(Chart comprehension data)
══════

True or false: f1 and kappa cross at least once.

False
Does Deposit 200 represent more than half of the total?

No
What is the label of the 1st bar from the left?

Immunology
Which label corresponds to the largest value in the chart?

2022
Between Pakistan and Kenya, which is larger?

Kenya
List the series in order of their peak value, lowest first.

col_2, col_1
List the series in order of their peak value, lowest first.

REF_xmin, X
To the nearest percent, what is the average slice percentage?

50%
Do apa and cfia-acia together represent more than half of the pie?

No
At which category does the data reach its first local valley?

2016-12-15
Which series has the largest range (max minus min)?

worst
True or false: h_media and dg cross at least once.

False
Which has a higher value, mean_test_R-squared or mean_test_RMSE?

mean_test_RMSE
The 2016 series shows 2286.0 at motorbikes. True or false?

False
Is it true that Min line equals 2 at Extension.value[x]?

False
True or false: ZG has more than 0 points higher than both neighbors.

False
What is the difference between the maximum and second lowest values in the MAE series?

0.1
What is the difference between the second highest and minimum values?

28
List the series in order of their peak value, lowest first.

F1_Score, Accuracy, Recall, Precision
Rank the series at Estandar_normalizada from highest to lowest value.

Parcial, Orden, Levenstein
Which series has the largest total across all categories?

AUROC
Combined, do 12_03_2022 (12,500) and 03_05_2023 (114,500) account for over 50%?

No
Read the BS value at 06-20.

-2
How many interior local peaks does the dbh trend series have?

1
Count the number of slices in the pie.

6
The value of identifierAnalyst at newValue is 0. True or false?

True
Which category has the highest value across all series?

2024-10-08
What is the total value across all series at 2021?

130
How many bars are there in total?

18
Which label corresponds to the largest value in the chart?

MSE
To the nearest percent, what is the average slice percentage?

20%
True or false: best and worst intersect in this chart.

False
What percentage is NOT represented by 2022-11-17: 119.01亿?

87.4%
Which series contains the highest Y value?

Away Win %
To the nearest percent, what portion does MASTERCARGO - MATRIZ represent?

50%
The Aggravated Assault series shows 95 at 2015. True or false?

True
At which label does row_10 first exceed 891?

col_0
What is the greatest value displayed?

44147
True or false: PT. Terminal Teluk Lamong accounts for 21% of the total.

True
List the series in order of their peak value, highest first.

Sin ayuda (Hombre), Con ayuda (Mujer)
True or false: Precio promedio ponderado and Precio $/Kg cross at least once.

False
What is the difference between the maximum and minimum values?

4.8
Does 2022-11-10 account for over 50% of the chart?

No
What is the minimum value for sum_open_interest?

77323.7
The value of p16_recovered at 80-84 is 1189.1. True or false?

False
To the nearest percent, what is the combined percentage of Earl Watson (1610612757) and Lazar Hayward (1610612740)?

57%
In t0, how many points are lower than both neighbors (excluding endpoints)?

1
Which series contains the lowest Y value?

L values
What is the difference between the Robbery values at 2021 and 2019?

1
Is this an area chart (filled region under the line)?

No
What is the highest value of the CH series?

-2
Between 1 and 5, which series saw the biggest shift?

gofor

══════

▸ **Work task**:
Pick out each line in the listing above that contains the word "neighbors", treating case as significant, and copy those lines.

▸ **Answer space**:
True or false: ZG has more than 0 points higher than both neighbors.
In t0, how many points are lower than both neighbors (excluding endpoints)?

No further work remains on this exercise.